What to watch in 2021 legislative session: policy debates, key lawmakers and dates

The bill was the second to pass the House in this year’s legislative session, which began Tuesday. It needs to pass the Florida Senate before it can be sent to Gov. Ron DeSantis’ desk, where he can sign it into law. DeSantis has said he supports the measure.

The bill does not apply to medical providers, however. A separate bill, protecting nursing homes and hospitals from COVID-related lawsuits, is also likely to pass this legislative session.

Both measures have been championed by the Chamber of Commerce and the state’s largest corporations, which seek each year to limit how often they can be sued.

Under the bill:

Anyone filing a lawsuit would be required to include an affidavit from a physician who can attest “within a reasonable degree of medical certainty, that the plaintiff’s COVID-19-related damages, injury, or death occurred as a result of the defendant’s acts or omissions.”

Non-medically-related businesses, educational and religious institutions and governments are immune from COVID-related lawsuits if a judge determines the defendants made “a good faith effort to substantially comply with authoritative or controlling government-issued health standards or guidance at the time the cause of action accrued.”

If a judge determines the defendant did not act in good faith, the case can proceed, but the standard for winning it is higher. Instead of showing a “preponderance of evidence” to make their case, the plaintiff must prove gross negligence by “clear and convincing evidence.”

Democrats, who are a minority in both the House and Senate, argued Friday that it would be difficult to find doctors to make such affidavits. And they said the state’s ever-shifting guidelines made it unclear whether a defendant was complying with a government’s “standards or guidance” required in the bill.

“If a mayor makes comments at a press conference, is that standards or guidance?” said Rep. Omari Hardy, D-West Palm Beach.

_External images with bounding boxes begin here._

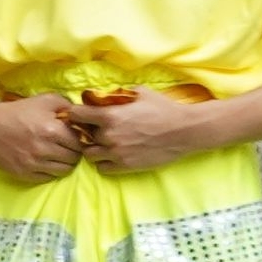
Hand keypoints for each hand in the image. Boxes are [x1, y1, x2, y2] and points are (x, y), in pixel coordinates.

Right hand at [0, 91, 88, 185]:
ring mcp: (33, 164)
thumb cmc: (18, 111)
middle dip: (73, 153)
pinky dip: (50, 171)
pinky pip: (47, 178)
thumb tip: (81, 116)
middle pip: (73, 159)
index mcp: (52, 130)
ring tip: (57, 156)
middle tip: (66, 148)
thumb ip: (67, 105)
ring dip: (64, 164)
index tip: (74, 139)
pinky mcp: (24, 173)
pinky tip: (45, 162)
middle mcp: (44, 149)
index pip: (79, 144)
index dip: (79, 141)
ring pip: (63, 171)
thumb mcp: (44, 100)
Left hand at [68, 89, 223, 175]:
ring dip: (93, 148)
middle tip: (95, 129)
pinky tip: (113, 154)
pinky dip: (104, 162)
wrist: (184, 131)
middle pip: (81, 137)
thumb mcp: (140, 93)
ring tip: (104, 143)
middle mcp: (108, 136)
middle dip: (86, 132)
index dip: (77, 113)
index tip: (81, 113)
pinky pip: (102, 168)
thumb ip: (118, 95)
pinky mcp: (125, 166)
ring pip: (89, 155)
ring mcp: (116, 153)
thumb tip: (105, 95)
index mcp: (109, 115)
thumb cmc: (164, 109)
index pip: (76, 114)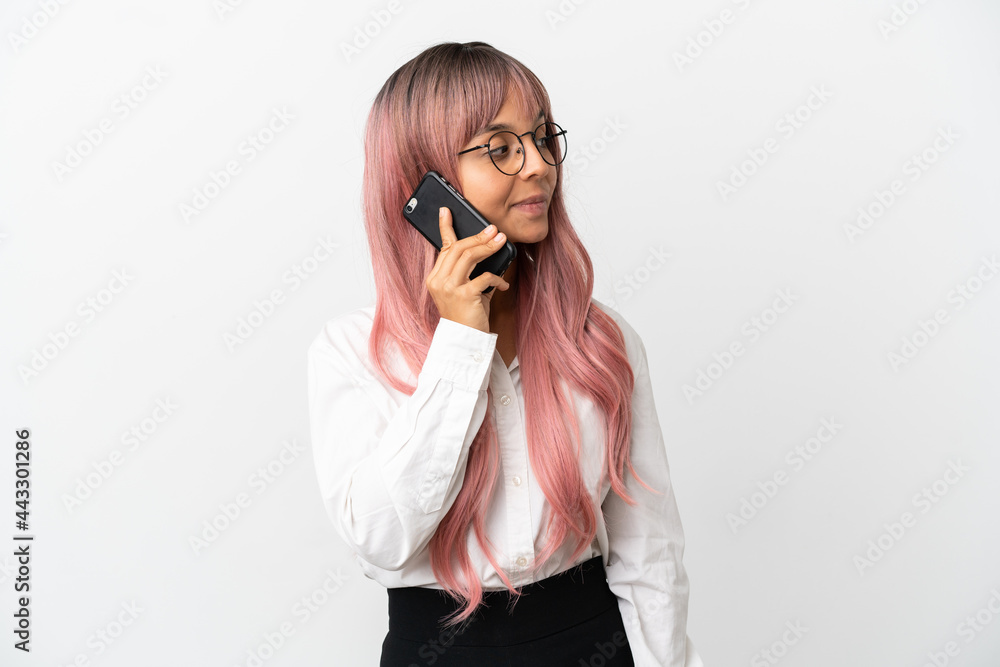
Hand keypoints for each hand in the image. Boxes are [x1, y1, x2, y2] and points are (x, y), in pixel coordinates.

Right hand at [425, 206, 509, 333]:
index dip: (446, 228)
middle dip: (478, 236)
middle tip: (494, 230)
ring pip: (468, 256)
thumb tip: (485, 247)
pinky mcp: (464, 296)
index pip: (442, 247)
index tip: (447, 211)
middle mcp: (438, 281)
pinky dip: (497, 278)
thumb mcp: (462, 290)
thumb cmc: (467, 315)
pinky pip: (484, 277)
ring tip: (501, 241)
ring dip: (487, 247)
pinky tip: (504, 283)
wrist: (465, 342)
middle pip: (458, 248)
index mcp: (435, 278)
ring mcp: (450, 289)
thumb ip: (467, 271)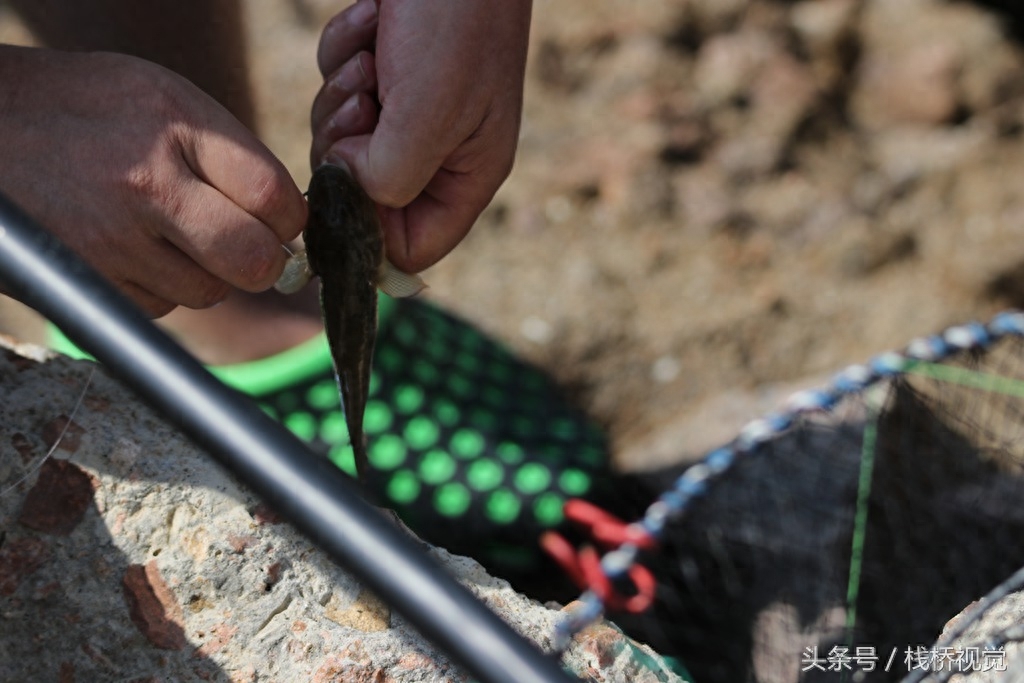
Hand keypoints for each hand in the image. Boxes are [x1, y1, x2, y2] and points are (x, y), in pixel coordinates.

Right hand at [0, 46, 307, 316]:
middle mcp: (148, 185)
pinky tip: (132, 247)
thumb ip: (230, 153)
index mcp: (177, 126)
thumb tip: (288, 221)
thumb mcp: (162, 96)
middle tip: (249, 245)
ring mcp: (114, 240)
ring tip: (170, 232)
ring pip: (210, 292)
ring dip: (207, 273)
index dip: (291, 219)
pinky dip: (161, 287)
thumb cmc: (87, 108)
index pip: (275, 198)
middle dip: (264, 261)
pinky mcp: (90, 281)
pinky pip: (162, 307)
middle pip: (254, 261)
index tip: (281, 220)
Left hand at [311, 0, 532, 272]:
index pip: (411, 248)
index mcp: (467, 175)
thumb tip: (344, 190)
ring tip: (373, 57)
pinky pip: (337, 85)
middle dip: (349, 149)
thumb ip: (388, 179)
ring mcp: (411, 107)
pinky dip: (342, 54)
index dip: (368, 234)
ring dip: (341, 95)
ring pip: (342, 140)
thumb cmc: (456, 22)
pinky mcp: (386, 69)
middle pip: (364, 194)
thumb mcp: (428, 115)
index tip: (340, 198)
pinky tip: (371, 24)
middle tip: (365, 103)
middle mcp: (440, 150)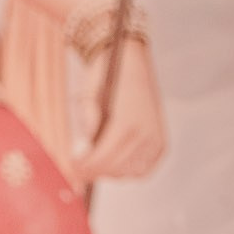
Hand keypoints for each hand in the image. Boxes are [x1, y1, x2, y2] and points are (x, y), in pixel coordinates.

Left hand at [74, 31, 164, 185]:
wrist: (131, 61)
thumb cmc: (107, 77)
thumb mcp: (87, 97)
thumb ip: (86, 125)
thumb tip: (81, 152)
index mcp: (126, 123)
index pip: (101, 159)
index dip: (84, 167)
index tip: (72, 169)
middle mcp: (144, 133)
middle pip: (114, 169)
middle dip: (94, 171)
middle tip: (79, 170)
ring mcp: (155, 139)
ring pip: (128, 172)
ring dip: (111, 172)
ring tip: (96, 164)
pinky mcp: (161, 142)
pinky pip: (144, 169)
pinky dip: (129, 171)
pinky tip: (116, 163)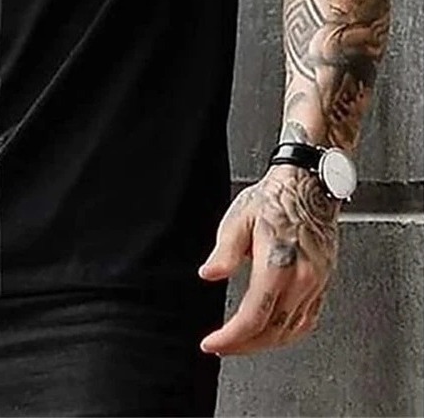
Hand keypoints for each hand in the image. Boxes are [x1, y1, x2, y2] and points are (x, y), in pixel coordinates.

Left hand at [198, 164, 339, 354]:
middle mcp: (302, 279)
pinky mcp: (324, 282)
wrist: (309, 186)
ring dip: (265, 343)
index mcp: (278, 265)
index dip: (231, 338)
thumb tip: (209, 274)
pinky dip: (288, 334)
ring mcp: (316, 283)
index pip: (253, 318)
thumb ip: (224, 251)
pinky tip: (273, 333)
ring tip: (242, 342)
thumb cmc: (275, 198)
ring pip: (292, 331)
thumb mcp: (240, 218)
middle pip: (272, 332)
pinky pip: (308, 321)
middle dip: (244, 346)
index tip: (212, 343)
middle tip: (222, 347)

Hardy also questioned what he described as circular logic: A government can’t be sued for creating, and following, bad guidance. He said that if the bill was in effect in New York, for example, Gov. Andrew Cuomo couldn’t be sued for ordering hospitalized COVID-19 patients return to nursing homes, which is believed to have contributed to the high number of nursing home deaths in that state.

“He was following his own standard, and people got sick and died because he was following his standards,” Hardy said.

How are laws made in Florida? How do you track a bill as it moves through Legislature ?

Democrats and trial lawyers have also argued that there have been so few lawsuits filed that passing a law to stop them fixes a problem that doesn’t exist.

But at least 53 COVID-related cases have already been filed against companies, including medical providers, and governments in Florida, according to data provided by the Florida Justice Reform Institute, a corporate-backed nonprofit that advocates for tort reform.

Cruise lines have been sued by customers and employees on allegations of not protecting them from the virus. More than 20 jail inmates in Jacksonville, representing themselves, have accused the sheriff’s office of transferring sick inmates into the healthy population. Other businesses have been sued for not requiring that their customers wear masks.

And Publix was sued last year after a deli worker in Miami Beach died from COVID-19. The family of the employee, 70-year-old Gerardo Gutierrez, alleges that he asked to wear a mask when the pandemic began, but Publix refused.